Le Coran n’édicte pas des lois, mais donne des droits ; notamment aux plus démunis, la femme, l’esclave, l’enfant, les minorités. Un droit, fût-il coranique, n’est pas Loi, une loi est par définition modifiable, un droit est par essence inaliénable. Les droits attribués à “l’Homme” par le Coran sont essentiels, fondamentaux. Pour la plupart, ces droits coraniques ne correspondent pas aux développements jurisprudentiels du Droit islamique qui a eu au contraire tendance à s’en éloigner et à les adapter aux besoins et mentalités propres aux premiers siècles post-hégiriens, notamment concernant le statut de la femme. Cet éloignement du Coran et cette adaptation juridique de l’Islam sont encore à l’œuvre de nos jours, et souvent en fonction de la volonté fascisante d’États contemporains dits islamiques. Au final, si les droits coraniques sont de par leur origine révélée imprescriptibles, le Droit islamique, fruit de la réflexion humaine, est par nature faillible et variable, l’un et l’autre ne doivent pas être confondus sous peine de commettre le pire au nom de Dieu et de ne pouvoir exercer notre raison et notre esprit critique afin de sortir de l’ornière en laquelle nous nous embourbons progressivement.

Dr al Ajamî

 

[1] Cf. La Charia selon le Coran et en Islam.
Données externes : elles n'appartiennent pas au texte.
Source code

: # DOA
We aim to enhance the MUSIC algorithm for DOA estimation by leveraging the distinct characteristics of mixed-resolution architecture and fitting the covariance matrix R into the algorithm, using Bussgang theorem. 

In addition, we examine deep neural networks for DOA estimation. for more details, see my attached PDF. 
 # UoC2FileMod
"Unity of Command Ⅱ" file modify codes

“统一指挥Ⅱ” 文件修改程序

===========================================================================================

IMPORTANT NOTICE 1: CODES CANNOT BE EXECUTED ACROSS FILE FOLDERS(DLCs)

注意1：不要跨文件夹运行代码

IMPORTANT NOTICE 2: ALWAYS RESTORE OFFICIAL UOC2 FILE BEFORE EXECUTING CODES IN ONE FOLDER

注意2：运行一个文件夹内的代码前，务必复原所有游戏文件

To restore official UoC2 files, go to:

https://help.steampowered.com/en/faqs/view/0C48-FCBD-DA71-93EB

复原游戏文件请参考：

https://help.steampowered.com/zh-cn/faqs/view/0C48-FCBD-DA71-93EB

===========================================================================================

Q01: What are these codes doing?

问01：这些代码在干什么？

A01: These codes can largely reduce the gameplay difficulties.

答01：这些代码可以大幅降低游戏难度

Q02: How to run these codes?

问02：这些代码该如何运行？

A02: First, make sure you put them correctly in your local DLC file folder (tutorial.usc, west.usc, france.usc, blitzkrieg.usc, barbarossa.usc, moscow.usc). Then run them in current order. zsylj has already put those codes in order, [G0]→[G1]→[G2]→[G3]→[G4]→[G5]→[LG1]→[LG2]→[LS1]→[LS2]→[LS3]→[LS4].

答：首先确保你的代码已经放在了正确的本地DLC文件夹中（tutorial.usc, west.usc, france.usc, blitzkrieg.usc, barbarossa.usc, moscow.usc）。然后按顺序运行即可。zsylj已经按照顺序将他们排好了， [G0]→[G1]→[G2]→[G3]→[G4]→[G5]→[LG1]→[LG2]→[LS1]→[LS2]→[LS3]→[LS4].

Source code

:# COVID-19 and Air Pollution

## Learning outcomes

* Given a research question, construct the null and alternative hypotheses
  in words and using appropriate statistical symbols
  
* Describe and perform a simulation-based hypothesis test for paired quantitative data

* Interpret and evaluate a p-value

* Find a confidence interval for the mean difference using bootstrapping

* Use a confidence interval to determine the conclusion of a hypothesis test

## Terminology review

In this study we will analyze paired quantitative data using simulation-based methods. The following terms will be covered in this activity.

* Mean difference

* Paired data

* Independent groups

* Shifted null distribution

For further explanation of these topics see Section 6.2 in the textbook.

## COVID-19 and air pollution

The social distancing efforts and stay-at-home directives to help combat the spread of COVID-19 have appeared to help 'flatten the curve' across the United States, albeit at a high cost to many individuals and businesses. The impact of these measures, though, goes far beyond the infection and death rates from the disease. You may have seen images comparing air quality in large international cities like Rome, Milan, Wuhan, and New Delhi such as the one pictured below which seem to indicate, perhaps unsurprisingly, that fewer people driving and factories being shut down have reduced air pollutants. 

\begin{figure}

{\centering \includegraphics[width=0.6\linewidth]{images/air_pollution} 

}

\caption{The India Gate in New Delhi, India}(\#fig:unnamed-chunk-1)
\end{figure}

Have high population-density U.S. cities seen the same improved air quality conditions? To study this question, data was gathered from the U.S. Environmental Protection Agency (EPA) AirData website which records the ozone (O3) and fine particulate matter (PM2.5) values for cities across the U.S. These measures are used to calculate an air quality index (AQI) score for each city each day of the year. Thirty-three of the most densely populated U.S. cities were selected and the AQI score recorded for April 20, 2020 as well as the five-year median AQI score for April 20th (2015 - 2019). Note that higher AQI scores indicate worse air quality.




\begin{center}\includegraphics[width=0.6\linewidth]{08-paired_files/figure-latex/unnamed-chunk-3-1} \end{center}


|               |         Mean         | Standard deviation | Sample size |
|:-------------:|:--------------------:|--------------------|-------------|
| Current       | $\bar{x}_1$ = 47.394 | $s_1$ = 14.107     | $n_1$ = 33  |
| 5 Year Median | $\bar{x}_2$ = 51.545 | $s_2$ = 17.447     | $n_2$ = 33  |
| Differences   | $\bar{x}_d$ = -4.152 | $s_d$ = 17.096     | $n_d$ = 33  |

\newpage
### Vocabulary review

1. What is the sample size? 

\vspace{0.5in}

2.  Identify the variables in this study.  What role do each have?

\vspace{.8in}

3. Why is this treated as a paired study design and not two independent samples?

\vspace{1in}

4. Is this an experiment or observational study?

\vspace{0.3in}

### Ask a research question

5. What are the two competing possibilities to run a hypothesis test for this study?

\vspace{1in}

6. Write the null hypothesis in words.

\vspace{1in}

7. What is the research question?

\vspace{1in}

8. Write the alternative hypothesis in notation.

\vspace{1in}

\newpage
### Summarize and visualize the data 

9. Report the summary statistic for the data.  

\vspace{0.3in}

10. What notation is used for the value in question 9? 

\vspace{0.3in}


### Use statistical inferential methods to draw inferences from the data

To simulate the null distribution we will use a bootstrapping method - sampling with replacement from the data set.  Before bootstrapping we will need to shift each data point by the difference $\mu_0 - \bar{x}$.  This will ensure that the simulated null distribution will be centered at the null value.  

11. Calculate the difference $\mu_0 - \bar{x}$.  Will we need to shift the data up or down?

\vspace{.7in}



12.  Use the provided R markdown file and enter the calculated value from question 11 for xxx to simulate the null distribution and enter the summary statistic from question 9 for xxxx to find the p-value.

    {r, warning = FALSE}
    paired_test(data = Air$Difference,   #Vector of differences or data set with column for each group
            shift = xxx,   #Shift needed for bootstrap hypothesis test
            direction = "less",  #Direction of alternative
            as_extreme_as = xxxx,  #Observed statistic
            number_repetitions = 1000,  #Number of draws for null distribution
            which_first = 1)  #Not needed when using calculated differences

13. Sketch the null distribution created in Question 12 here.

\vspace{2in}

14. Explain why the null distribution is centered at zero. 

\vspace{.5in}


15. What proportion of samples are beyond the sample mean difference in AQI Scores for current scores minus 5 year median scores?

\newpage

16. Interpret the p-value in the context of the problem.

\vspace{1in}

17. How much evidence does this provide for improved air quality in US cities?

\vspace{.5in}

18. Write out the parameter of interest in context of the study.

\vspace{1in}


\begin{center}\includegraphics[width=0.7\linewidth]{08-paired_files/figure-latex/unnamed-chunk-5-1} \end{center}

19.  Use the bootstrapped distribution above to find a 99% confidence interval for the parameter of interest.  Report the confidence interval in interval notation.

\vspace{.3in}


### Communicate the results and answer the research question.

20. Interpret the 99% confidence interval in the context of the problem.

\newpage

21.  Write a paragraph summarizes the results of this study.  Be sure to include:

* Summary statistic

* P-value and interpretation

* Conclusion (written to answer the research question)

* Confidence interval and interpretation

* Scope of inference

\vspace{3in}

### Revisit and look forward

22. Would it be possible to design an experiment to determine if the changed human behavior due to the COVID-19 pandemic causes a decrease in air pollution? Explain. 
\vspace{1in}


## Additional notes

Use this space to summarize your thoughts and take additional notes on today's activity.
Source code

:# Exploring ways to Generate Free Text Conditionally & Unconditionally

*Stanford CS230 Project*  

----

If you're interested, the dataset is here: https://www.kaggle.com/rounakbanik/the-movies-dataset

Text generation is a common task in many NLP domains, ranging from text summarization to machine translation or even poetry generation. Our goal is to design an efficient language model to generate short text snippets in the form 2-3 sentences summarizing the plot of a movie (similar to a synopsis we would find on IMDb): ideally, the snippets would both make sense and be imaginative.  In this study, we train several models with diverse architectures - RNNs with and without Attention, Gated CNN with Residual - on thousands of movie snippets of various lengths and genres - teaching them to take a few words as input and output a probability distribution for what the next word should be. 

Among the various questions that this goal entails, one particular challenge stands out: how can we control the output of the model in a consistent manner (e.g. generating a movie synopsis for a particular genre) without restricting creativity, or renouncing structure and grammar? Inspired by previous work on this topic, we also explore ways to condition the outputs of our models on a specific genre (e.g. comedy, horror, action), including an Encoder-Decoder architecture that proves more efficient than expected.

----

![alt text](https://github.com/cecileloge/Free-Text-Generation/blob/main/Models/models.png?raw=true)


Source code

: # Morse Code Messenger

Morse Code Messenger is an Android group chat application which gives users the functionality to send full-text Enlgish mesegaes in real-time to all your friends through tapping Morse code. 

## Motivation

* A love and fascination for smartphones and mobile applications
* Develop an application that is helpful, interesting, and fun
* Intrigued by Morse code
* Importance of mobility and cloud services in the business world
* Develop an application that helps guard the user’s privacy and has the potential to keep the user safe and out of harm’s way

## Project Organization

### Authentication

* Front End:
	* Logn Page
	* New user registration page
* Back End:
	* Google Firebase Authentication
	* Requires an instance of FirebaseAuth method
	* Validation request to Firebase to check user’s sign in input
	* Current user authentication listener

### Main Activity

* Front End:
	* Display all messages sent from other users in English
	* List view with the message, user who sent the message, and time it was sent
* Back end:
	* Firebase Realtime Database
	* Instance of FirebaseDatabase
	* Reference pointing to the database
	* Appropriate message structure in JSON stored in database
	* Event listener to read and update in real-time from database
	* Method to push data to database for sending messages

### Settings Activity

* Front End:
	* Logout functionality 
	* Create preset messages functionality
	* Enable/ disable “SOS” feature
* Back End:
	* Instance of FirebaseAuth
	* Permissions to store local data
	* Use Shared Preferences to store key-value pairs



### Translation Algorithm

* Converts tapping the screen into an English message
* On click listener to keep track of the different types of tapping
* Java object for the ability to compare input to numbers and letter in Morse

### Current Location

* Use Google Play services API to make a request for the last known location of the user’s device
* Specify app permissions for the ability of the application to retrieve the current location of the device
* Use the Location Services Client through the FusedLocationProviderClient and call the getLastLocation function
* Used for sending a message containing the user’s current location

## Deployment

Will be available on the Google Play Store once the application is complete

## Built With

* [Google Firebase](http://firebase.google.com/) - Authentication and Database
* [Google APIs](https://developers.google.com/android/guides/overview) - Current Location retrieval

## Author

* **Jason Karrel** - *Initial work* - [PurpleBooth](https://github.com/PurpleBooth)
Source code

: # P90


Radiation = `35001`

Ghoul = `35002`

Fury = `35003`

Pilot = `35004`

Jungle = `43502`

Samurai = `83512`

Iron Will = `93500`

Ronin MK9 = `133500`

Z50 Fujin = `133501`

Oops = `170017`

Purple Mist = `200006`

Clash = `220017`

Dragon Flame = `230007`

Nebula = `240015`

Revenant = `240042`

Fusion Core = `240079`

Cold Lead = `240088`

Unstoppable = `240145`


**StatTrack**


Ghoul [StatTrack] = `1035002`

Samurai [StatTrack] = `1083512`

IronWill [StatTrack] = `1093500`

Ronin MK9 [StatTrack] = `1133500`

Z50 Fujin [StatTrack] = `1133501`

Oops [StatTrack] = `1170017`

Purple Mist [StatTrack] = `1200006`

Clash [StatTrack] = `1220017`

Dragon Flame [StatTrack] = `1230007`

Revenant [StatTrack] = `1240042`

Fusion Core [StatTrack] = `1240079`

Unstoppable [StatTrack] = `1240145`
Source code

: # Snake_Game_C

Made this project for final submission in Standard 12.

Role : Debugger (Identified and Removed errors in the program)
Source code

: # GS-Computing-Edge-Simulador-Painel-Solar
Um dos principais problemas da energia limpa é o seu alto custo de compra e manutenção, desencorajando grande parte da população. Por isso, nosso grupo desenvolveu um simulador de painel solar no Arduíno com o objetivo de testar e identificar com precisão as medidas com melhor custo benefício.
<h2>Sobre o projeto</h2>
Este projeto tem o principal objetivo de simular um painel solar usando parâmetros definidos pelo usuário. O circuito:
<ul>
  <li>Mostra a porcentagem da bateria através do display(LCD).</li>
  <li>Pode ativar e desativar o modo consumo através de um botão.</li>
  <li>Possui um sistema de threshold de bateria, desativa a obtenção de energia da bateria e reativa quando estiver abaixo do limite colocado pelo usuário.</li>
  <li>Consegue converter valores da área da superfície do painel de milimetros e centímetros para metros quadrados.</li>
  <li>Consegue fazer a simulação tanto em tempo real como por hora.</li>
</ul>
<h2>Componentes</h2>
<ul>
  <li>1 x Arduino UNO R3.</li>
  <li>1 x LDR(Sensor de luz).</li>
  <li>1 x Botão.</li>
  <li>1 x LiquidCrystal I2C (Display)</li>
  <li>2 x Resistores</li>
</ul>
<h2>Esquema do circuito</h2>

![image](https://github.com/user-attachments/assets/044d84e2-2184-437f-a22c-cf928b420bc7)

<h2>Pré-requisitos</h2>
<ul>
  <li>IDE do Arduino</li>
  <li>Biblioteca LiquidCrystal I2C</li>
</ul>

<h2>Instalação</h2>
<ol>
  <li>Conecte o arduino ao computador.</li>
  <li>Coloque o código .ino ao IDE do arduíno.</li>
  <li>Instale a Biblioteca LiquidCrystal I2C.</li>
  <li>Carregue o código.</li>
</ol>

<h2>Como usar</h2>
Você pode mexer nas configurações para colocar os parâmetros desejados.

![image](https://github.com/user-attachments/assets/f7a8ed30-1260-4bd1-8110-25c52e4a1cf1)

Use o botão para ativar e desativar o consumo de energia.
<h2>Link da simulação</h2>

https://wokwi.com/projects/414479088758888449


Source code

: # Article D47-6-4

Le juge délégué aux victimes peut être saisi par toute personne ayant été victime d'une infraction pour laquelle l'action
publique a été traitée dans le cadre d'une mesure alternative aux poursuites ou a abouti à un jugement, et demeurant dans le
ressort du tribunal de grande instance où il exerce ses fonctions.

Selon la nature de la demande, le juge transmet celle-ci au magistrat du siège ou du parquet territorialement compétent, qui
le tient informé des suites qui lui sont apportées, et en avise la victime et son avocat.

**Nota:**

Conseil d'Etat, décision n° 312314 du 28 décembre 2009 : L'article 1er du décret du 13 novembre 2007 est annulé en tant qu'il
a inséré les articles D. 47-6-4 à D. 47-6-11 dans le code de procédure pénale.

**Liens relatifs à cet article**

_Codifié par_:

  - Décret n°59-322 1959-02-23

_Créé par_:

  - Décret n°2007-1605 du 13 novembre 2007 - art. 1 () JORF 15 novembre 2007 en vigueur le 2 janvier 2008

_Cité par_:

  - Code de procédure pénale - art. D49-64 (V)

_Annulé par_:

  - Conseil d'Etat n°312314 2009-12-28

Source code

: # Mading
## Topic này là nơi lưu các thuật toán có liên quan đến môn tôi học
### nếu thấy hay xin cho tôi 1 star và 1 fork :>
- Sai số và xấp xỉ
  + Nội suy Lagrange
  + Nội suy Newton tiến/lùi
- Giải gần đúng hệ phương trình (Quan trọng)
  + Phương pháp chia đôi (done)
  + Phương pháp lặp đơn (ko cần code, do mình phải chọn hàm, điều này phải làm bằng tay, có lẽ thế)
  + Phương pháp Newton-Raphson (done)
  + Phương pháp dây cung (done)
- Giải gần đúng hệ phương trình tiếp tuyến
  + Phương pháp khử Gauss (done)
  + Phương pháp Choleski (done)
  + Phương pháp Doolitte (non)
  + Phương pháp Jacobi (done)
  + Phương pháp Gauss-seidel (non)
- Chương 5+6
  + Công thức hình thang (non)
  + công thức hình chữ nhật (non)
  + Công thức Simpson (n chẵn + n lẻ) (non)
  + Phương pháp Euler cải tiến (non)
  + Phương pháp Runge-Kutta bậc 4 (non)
[2] Cf. La législation coranique selon le Coran et en Islam.

[3] S2.V21-22 :

« يَا أَيُّهَا النَّاسُ اعْبُدُوا رَبَّكُمُ الَّذِي خَلَقَكُمْ وَالَّذِينَ مِنْ قَبْلِكُمْ لَعَلَّكُمْ تَتَّقُونَ (21) الَّذِي جَعَلَ لَكُمُ الْأَرْضَ فِرَاشًا وَالسَّمَاءَ بِنَاءً وَأَنْزَلَ مِنَ السَّمَاءِ مَاءً فَأَخْرَجَ بِهِ مِنَ الثَّمَرَاتِ رِزْقًا لَكُمْ فَلَا تَجْعَلُوا لِلَّهِ أَنْدَادًا وَأَنْتُمْ تَعْلَمُونَ  »

[4] S.16.V90 : « إِنَّ اللَّهَ يَأْمُرُ بِالْعَدْلِ وَالْإِحْسَانِ وَإِيتَاءِ ذِي الْقُرْبَى وَيَنْهَى عَنِ الْفَحْشَاءِ وَالْمُنْكَرِ وَالْبَغْيِ يَعِظُكُمْ لَعَلَّكُمْ تَذَكَّرُونَ »

[5] S11.V114 : « …وَأَقِمِ الصَّلَاةَ طَرَفَيِ النَّهَارِ وَزُلَفًا مِنَ اللَّيْلِ إِنَّ الْحَسَنَاتِ يُذْهِبْنَ السَّيِّئَاتِ » 

[6] S2.V282 : «… يَا أَيُّهَا الَّذِينَ آَمَنُوا إِذَا تَدَايَنْتُمْ بِدَيْنٍ إِلَى أَجَلٍ مُسَمًّى فَاكْتُبُوهُ »

[7] S4.V19 : «… لَا يَحِلُّ لَكُمْ أَنْ تَرِثُوا النِّسَاءَ كَرْهًا …»

À la mort du mari, n’importe quel homme de la famille pouvait d’autorité s’approprier sa veuve ! Cette tradition archaïque est encore vivace au Yémen et en Afghanistan.

[8] S81.V8-9 : « وَإِذَا الْمَوْءُودَةُ سُئِلَتْ (8) بِأَيِّ ذَنْبٍ قُتِلَتْ »

Il s’agit très vraisemblablement ici d’une condamnation de l’antique coutume antéislamique consistant à enterrer vivantes les nouveaux-nées, la naissance d’une fille étant considérée par les hommes comme infamante ! Cf. S16.V58-59.

[9] Voir en particulier : Couper les mains du voleur selon le Coran et en Islam et Adultère et fornication selon le Coran et en Islam.